Stated exercise 1 —
Lay out the records as a Markdown table with the columns "Row" and "Entry", one line per row, beginning at the line containing "country: Peru" and running through the last line of the records, both included. Leave out blank lines.
Stated exercise 2 —
Carry on the text about CUDA pinned and zero-copy memory from its last sentence.

Text section —
By default, CUDA allocated memory is pageable virtual memory. However, CUDA allows programmers to pin the host memory. When the host memory is not pinned, the GPU device has no control over the host memory in the event of a page fault on the host memory.

Therefore, whenever the data transfer function is called, the CUDA driver allocates a temporary pinned memory and copies the data to the pinned memory and then transfers the data from the pinned memory to the device. Once the memory has been pinned on the host side, it is not pageable from the host side anymore.

If the user provides pinned host memory, CUDA will not allocate temporary pageable memory, eliminating the extra intermediate copy operation. To allocate pinned memory in CUDA, the following function can be used:

cudaError_t cudaMallocHost(void** dev_ptr, size_t num_bytes )

num_bytes represents the number of allocated bytes and dev_ptr is the actual non-pageable host pointer which is accessible from the device. Since this memory is directly accessible from the device, the read/write bandwidth is higher than that of pageable memory.

CUDA zero-copy memory

CUDA zero-copy memory is pinned host memory mapped into the device address space. CUDA zero-copy will avoid the explicit data movement between host and device. Although zero-copy improves the PCIe transfer rates, it is required to be synchronized whenever data is shared between host and device. Otherwise, the behavior is undefined. Zero-copy memory can also be useful when there is not enough memory available on device. Zero-copy memory can be allocated by calling the following function:

cudaError_t cudaHostAlloc(void**ptr_host, size_t num_bytes, unsigned int flags)

The possible flags are : * cudaHostAllocDefault : this is the equivalent of CUDA pinned memory.

  • cudaHostAllocPortable : allocates pinned memory that can be accessed by all CUDA contexts.

  • cudaHostAllocWriteCombined: allocates a pinned memory useful to create a buffer to be written by the host and read by the device.

  • cudaHostAllocMapped : allocates host memory mapped into the device address space.

Calling the following function provides the device pointer for mapped, pinned memory:

cudaError_t cudaHostGetDevicePointer(void **ptr_device, void *ptr_host,
unsigned int flags);

If an NVIDIA GPU has the ability to access host registered memory at the same virtual address as the CPU, the ptr_device will match the ptr_host pointer, meaning that the memory can be accessed on the device by using the same host pointer ptr_host. Otherwise, the device pointer may or may not match the original host pointer.

Although zero-copy memory avoids explicit memory transfers between host and device by allocating pinned host memory, the kernel performance generally suffers from high-latency accesses to zero-copy memory over the PCIe bus.

Data supplied —
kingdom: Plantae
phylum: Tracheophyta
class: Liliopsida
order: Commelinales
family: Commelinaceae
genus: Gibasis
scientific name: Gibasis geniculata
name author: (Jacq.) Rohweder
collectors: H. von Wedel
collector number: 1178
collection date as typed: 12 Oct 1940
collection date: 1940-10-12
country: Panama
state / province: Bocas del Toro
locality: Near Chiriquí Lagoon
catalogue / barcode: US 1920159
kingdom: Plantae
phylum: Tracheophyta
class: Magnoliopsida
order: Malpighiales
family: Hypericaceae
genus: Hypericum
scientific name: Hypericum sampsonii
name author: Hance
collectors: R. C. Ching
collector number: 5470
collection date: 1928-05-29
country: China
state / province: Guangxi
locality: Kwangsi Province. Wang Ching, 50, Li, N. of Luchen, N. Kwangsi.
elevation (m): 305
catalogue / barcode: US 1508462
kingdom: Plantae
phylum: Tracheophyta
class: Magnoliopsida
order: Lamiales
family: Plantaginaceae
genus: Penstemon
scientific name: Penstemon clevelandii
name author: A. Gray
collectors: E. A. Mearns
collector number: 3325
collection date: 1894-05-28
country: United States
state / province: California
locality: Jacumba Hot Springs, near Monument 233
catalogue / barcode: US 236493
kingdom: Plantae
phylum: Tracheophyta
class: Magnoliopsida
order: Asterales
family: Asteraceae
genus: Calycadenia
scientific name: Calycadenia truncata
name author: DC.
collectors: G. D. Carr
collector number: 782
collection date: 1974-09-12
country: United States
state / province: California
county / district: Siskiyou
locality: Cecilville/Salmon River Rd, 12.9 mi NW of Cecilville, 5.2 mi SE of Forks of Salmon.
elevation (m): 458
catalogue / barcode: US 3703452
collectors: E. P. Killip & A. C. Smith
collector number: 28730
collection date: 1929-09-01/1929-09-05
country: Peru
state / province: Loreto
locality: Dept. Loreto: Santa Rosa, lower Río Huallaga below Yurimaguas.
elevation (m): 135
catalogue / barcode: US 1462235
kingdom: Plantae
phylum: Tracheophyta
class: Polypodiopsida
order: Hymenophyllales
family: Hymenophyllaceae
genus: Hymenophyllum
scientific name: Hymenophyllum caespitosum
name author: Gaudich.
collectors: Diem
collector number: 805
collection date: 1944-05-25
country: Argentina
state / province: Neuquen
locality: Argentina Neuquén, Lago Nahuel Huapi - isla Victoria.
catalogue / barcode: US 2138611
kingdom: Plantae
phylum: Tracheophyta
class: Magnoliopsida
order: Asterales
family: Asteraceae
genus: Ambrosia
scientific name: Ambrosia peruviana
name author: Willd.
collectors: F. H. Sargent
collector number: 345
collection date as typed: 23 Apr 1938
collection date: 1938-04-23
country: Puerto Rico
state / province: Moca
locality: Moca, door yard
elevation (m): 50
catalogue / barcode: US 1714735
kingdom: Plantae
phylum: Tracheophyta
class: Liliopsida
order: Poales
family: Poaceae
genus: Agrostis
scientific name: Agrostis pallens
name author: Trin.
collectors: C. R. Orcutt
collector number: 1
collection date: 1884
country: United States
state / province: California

Final result 1 —
| Row | Entry |
|---|---|
| 1 | country: Peru |
| 2 | state / province: Loreto |
| 3 | locality: Dept. Loreto: Santa Rosa, lower Río Huallaga below Yurimaguas. |
| 4 | elevation (m): 135 |
| 5 | catalogue / barcode: US 1462235 |
| 6 | kingdom: Plantae |
| 7 | phylum: Tracheophyta |
| 8 | class: Polypodiopsida |
| 9 | order: Hymenophyllales |
| 10 | family: Hymenophyllaceae |
| 11 | genus: Hymenophyllum |
| 12 | scientific name: Hymenophyllum caespitosum |
| 13 | name author: Gaudich. |
| 14 | collectors: Diem |
| 15 | collector number: 805 |
| 16 | collection date: 1944-05-25 |
| 17 | country: Argentina |
| 18 | state / province: Neuquen |
| 19 | locality: Argentina Neuquén, Lago Nahuel Huapi - isla Victoria. |
| 20 | catalogue / barcode: US 2138611 |
| 21 | kingdom: Plantae |
| 22 | phylum: Tracheophyta |
| 23 | class: Magnoliopsida |
| 24 | order: Asterales |
| 25 | family: Asteraceae |
| 26 | genus: Ambrosia |
| 27 | scientific name: Ambrosia peruviana |
| 28 | name author: Willd. |
| 29 | collectors: F. H. Sargent |
| 30 | collector number: 345 |
| 31 | collection date as typed: 23 Apr 1938 |
| 32 | collection date: 1938-04-23 |
| 33 | country: Puerto Rico |
| 34 | state / province: Moca |
| 35 | locality: Moca, door yard |
| 36 | elevation (m): 50 |
| 37 | catalogue / barcode: US 1714735 |
| 38 | kingdom: Plantae |
| 39 | phylum: Tracheophyta |
| 40 | class: Liliopsida |
| 41 | order: Poales |
| 42 | family: Poaceae |
| 43 | genus: Agrostis |
| 44 | scientific name: Agrostis pallens |
| 45 | name author: Trin. |
| 46 | collectors: C. R. Orcutt |
| 47 | collector number: 1 |
| 48 | collection date: 1884 |
| 49 | country: United States |
| 50 | state / province: California |

Final result 2 —
CUDA Memory Access Patterns

Global Memory is a logical memory space residing in DRAM. Kernel code accesses the data between DRAM and SM on-chip memory using L1 and L2 cache as a shortcut whenever it is possible. The data transfer is either a 128-byte or 32-byte memory transaction. If only L2 cache is used, the access to data will be 32-byte memory transaction. However, if both L1 and L2 are used the access to data would be a 128-byte memory transaction. The L1 cache can be enabled or disabled manually, depending on the type of GPU architecture. The memory load is considered as cached load if the L1 cache is enabled. The L1 cache can be explicitly enabled or disabled by passing the -Xptxas -dlcm=FLAG, where the FLAG can either be ca to enable the L1 cache or cg to disable it. However, on some NVIDIA GPU architectures such Kepler K10, K20, and K20x, the L1 cache is disabled by default, in order to be used for caching register spills to local memory. Knowing the data size in L1 and L2 cache in CUDA, in the following sub sections we explain the concept of aligned memory access and coalesced memory access.

Aligned memory access

Memory accesses are called aligned when the address referenced in device memory is a multiple of 32 bytes for L2 cache or 128 bytes for L1 cache. If the memory load is misaligned, the memory bandwidth usage is reduced.

Coalesced memory access

Memory accesses are called coalesced if all 32 threads in a warp access a contiguous chunk of memory. The following image shows coalesced memory access by all threads of a warp.

Coalesced memory

Cache line

The L1 cache line is 128 bytes mapped to a 128 byte aligned segment in device memory. Therefore, an aligned coalesced access of 4 bytes per thread in a warp will perfectly map to the L1 cache line and will be loaded to register/shared memory by only one single 128-byte memory transaction.

SYCL Memory Model

The SYCL memory model is based on the OpenCL memory model, but operates at a higher level of abstraction. The key difference of this abstraction is the separation of storage from access to memory which is expressed through the relationship between memory objects (buffers or images) and accessors.

From the device point of view, the SYCL 1.2.1 memory model is fundamentally the same as the OpenCL 1.2 memory model.

From a user's point of view, SYCL creates one memory object in the form of a buffer or image. This memory object can be accessed on the host via a host accessor. The same memory object can be accessed on the device side via a device accessor.

It is important to understand that the SYCL buffer/image is a host API managing the data allocation and data transfer across variable devices. By creating an accessor, we create a requirement on the SYCL buffer/image. This requirement can be allocating memory, synchronization between two accessors, and data transfer between host and device. An accessor is an object telling the SYCL buffer/image where the data needs to be. If the host accessor is requested from a buffer/image, it implicitly implies that the data needs to be on the host. So the SYCL buffer/image allocates the data on the host. If a device accessor is requested from a SYCL buffer/image, it implicitly implies that the data needs to be on the device. Therefore, the SYCL buffer/image allocates the memory on the device. The SYCL buffer/image also handles the data transfer and synchronization, based on the accessor mode. For further information about data transfer using access modes, please refer to the SYCL memory transfer section.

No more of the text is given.